Namun bagaimana pun bila kita bandingkan antara perkembangan pelayanan kesehatan dengan tingkat kesehatan masyarakat Indonesia secara luas akan terlihat suatu fenomena yang cukup aneh, karena ternyata berkembangnya mutu pelayanan kesehatan di klinik-klinik dan rumah sakit-rumah sakit di Indonesia tidak diiringi dengan meningkatnya tingkat kesehatan masyarakat Indonesia. Penyakit-penyakit infeksi dan menular cenderung meningkat di masyarakat seperti demam berdarah, malaria, dan yang sedang popular saat ini yaitu flu burung meningkat dengan cepat dan makin banyak memakan korban, di samping itu penyakit-penyakit seperti polio pun mulai berjangkit kembali setelah sekian lama tidak menjangkiti masyarakat kita. Begitu banyak faktor yang mempengaruhi tingkat kesehatan dalam suatu masyarakat, karena kesehatan merupakan makna dasar suatu kehidupan dan begitu banyak aspek yang mempengaruhi kehidupan itu sendiri sehingga dapat mempengaruhi keadaan kesehatan suatu masyarakat serta individu-individu yang ada di dalamnya. Faktor-faktor tersebut antara lain faktor ekonomi, sosial, politik, dan pelayanan kesehatan tentunya, mari kita kupas lebih dalam lagi setiap faktor-faktor tersebut.
Indonesia terkenal di mata dunia sebagai Negara yang senang berhutang pada bank dunia, hal ini dijadikan senjata oleh para kaum kapitalis yang ingin mencaplok Indonesia dengan cara memberikan pinjaman-pinjaman finansial yang membuat para pejabat kita meneteskan air liur keserakahan mereka, padahal pada hakikatnya Indonesia tidak membutuhkan pinjaman-pinjaman yang hanya membuat anak cucu kita dibebani hutang yang mereka sendiri tidak merasakan manfaatnya, dan pada akhirnya pemerintah tidak mampu membayar kembali hutang-hutang tersebut dan dengan ringannya mereka (pemerintah) menjual aset-aset Negara kepada pihak asing untuk melunasi hutang kepada pihak yang juga membeli aset Negara tadi.
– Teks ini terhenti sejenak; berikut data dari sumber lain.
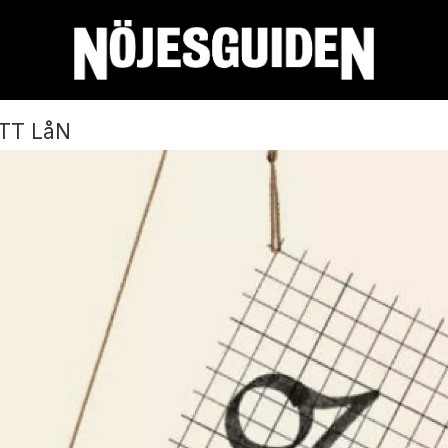
TT LåN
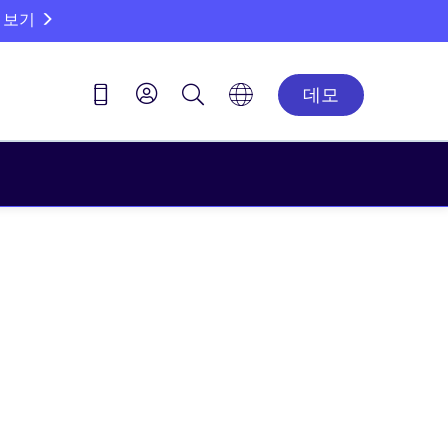
 보기
데모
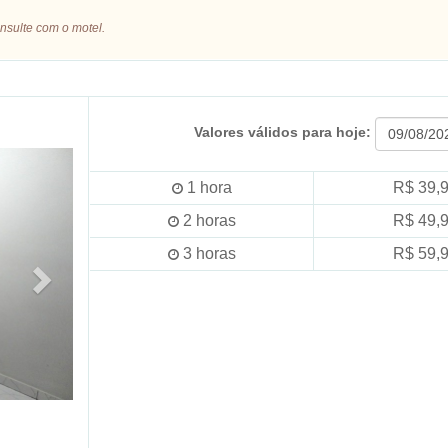
nsulte com o motel.
Valores válidos para hoje:
1
hora
R$ 39,
2
horas
R$ 49,
3
horas
R$ 59,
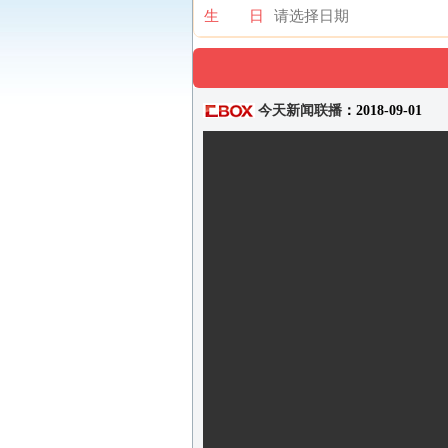
生 日
今天新闻联播
：2018-09-01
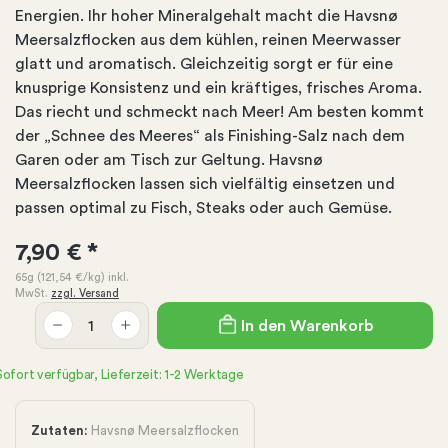
Energien. Ihr hoher Mineralgehalt macht die Havsnø
Meersalzflocken aus dem kühlen, reinen Meerwasser
glatt und aromatisch. Gleichzeitig sorgt er für eine
knusprige Konsistenz und ein kräftiges, frisches Aroma.
Das riecht und schmeckt nach Meer! Am besten kommt
der „Schnee des Meeres“ als Finishing-Salz nach dem
Garen oder am Tisch zur Geltung. Havsnø
Meersalzflocken lassen sich vielfältig einsetzen und
passen optimal zu Fisch, Steaks oder auch Gemüse.
7,90 €
*
65g
(121,54 €
/kg)
inkl.
MwSt.
zzgl. Versand
In den Warenkorb
Sofort verfügbar, Lieferzeit: 1-2 Werktage
Zutaten:
Havsnø Meersalzflocken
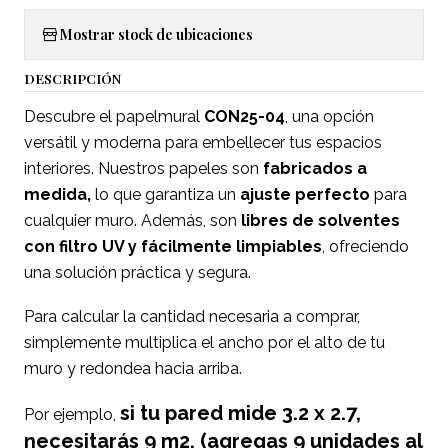
Mostrar stock de ubicaciones
DESCRIPCIÓN
Descubre el papelmural
CON25-04
, una opción
versátil y moderna para embellecer tus espacios
interiores. Nuestros papeles son
fabricados a
medida,
lo que garantiza un
ajuste perfecto
para
cualquier muro. Además, son
libres de solventes
con filtro UV y fácilmente limpiables
, ofreciendo
una solución práctica y segura.
Para calcular la cantidad necesaria a comprar,
simplemente multiplica el ancho por el alto de tu
muro y redondea hacia arriba.
si tu pared mide 3.2 x 2.7,
Por ejemplo,
necesitarás 9 m2. (agregas 9 unidades al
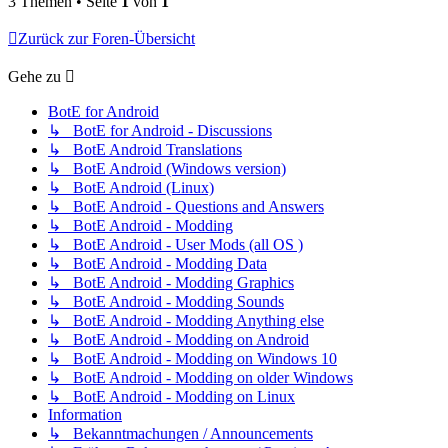
3 Themen • Seite
1
von
1
Zurück zur Foren-Übersicht
Gehe zu
BotE for Android
↳ BotE for Android - Discussions
↳ BotE Android Translations
↳ BotE Android (Windows version)
↳ BotE Android (Linux)
↳ BotE Android - Questions and Answers
↳ BotE Android - Modding
↳ BotE Android - User Mods (all OS )
↳ BotE Android - Modding Data
↳ BotE Android - Modding Graphics
↳ BotE Android - Modding Sounds
↳ BotE Android - Modding Anything else
↳ BotE Android - Modding on Android
↳ BotE Android - Modding on Windows 10
↳ BotE Android - Modding on older Windows
↳ BotE Android - Modding on Linux
Information
↳ Bekanntmachungen / Announcements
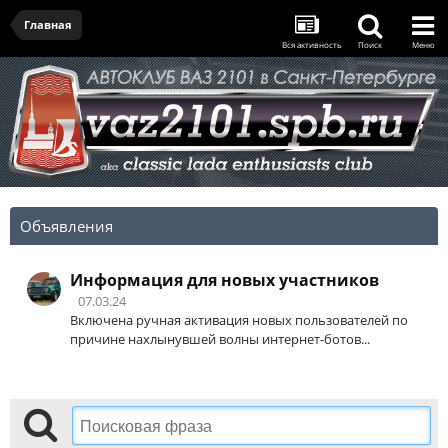
Главная
Вся активность
Поиск
Меню
Объявления
Информация для новых участников
07.03.24
Включена ручная активация новых пользователей по
причине нахлынувшей волны интернет-ботов...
Benar-benar hanya rakyat Indonesia-lah yang tinggal menikmati mahalnya listrik, air minum, dan jasa telekomunikasi yang telah berpindah tangan ke pihak asing. Dari sinilah semua penderitaan masyarakat Indonesia dimulai, bagaimana mungkin tingkat kesehatan meningkat jika untuk memenuhi kebutuhan primer seperti air bersih, makanan yang layak, dan berbagai kebutuhan sehari-hari sudah sangat sulit, bagaimana mungkin tingkat kesehatan akan meningkat bila untuk mandi, cuci, dan kakus saja harus menggunakan air sungai yang penuh dengan sampah dan bibit penyakit karena air bersih begitu mahal untuk didapat.